### Problem set
• a. Can you write out, word for word, the part of the ggpredict plotting post that begins with the words containing "Using ggpredict function" and ends with "each faceted data?"?
• b. Can you extend the ggpredict plotting post, picking up right after its last line?

### Text section
==============================

Search code examples
rlme4mixed-models

Stop plotting predictions beyond data limits LME ggpredict Effects


Using the 'iris' dataset (sightly modified as below), I plot the results of an LME.

PLEASE NOTE: I am only using the iris dataset as mock data for the purpose of plotting, so please do not critique the appropriateness of this test. I'm not interested in the statistics, rather the plotting.

Using ggpredict function and plotting the results, the plot extends the predictions beyond the range of the data. Is there a systematic way plot predictions only within the range of each faceted data?

I can plot each facet separately, limit the axis per plot manually, and cowplot them back together, but if there is way to say 'predict only to the max. and min. of the data for that group', this would be great. Given that these are facets of a single model, perhaps not showing the predictions for different groups is in fact misleading, and I should rather create three different models if I only want predictions within those data subsets?

library(lme4)
library(ggeffects)
library(ggplot2)

data(iris)
glimpse(iris)
df = iris
glimpse(df)


df_ed = df %>% group_by(Species) %>% mutate(Sepal.Length = ifelse(Species == "setosa",Sepal.Length+10,Sepal.Length+0))
df_ed = df_ed %>% group_by(Species) %>% mutate(Sepal.Length = ifelse(Species == "versicolor",Sepal.Length-3,Sepal.Length+0))
glimpse(df_ed)

m_test = 
  lmer(Sepal.Width ~ Sepal.Length * Species +
  (1|Petal.Width), 
  data = df_ed, REML = T)
summary(m_test)


test_plot = ggpredict(m_test, c("Sepal.Length", "Species"), type = "re") %>% plot(rawdata = T, dot.alpha = 0.6, facet = T, alpha = 0.3)

==============================

### Given material
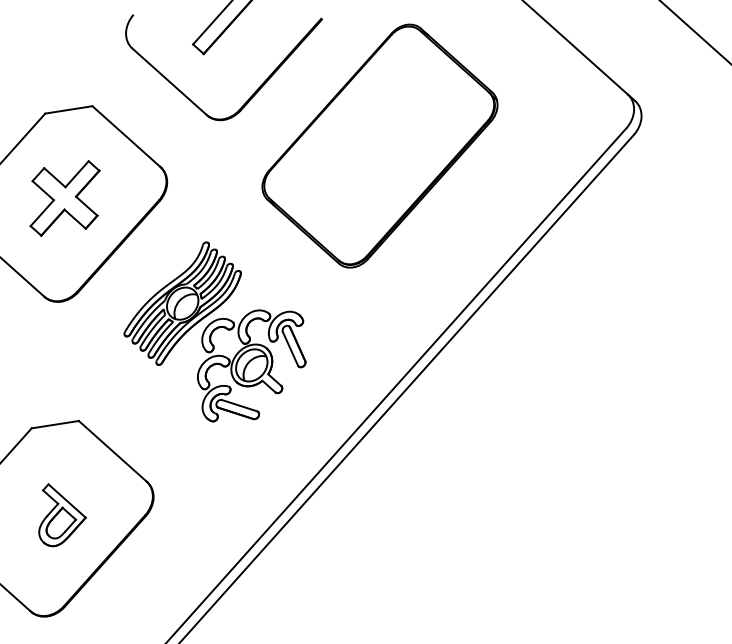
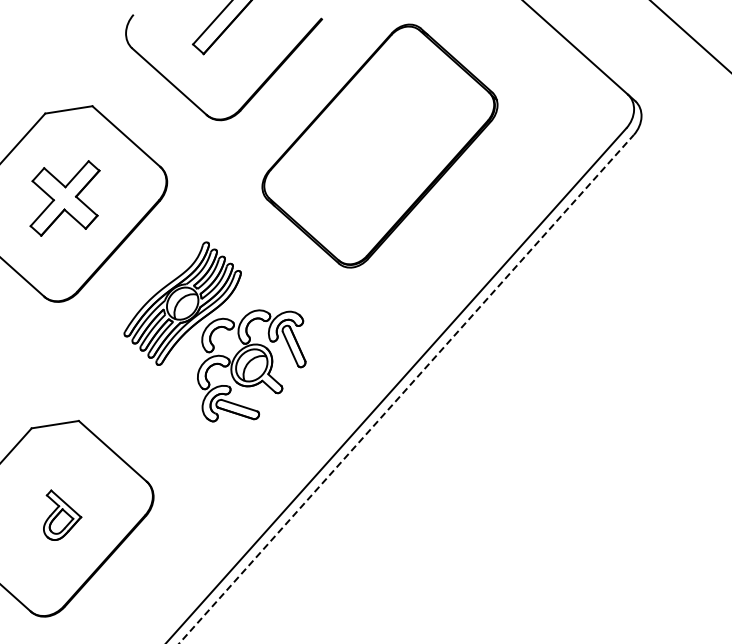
line at (694, 32) position: (694, 32) -> (690, 36)
line at (406, 389): solid -> dashed
part at (62, 515) size: 49x65 px -> 40x52 px
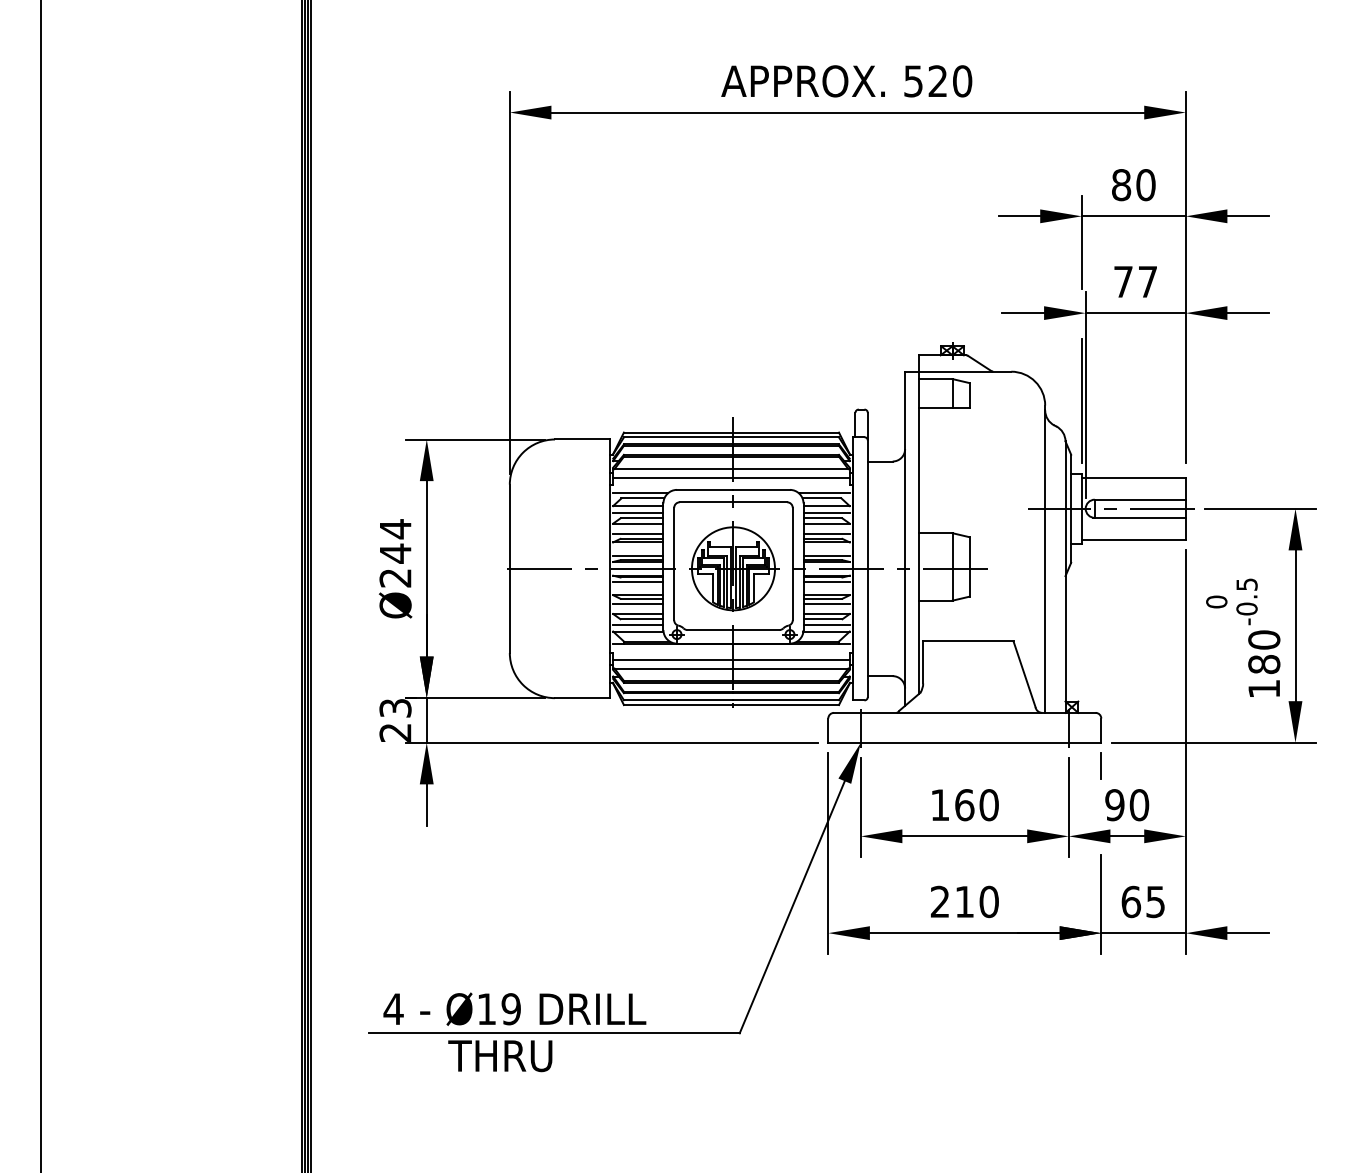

==============================

### Written responses
• a.
Using ggpredict function and plotting the results, the plot extends the predictions beyond the range of the data. Is there a systematic way plot predictions only within the range of each faceted data?

• b.
Predicting beyond data range


Solution

  • Usually, the limit_range argument (for ggeffects versions before 1.3.2 it was limit.range) should help you.

    Note the new argument names, introduced in ggeffects version 1.3.2 (the old argument names still work, though):

    library(lme4)
    library(ggeffects)
    
    data(iris)
    m_test <- lmer(Sepal.Width ~ Sepal.Length * Species + (1 | Petal.Width), data = iris)
    pr <- ggpredict(m_test, c("Sepal.Length", "Species"), type = "re")
    plot(pr, show_data = TRUE, dot_alpha = 0.6, facet = TRUE, alpha = 0.3)
    #> Data points may overlap. Use the `jitter` argument to add some amount of
    #>   random variation to the location of data points and avoid overplotting.
    

    plot(pr, show_data = TRUE, dot_alpha = 0.6, facet = TRUE, alpha = 0.3, limit_range = TRUE)
    #> Data points may overlap. Use the `jitter` argument to add some amount of
    #>   random variation to the location of data points and avoid overplotting.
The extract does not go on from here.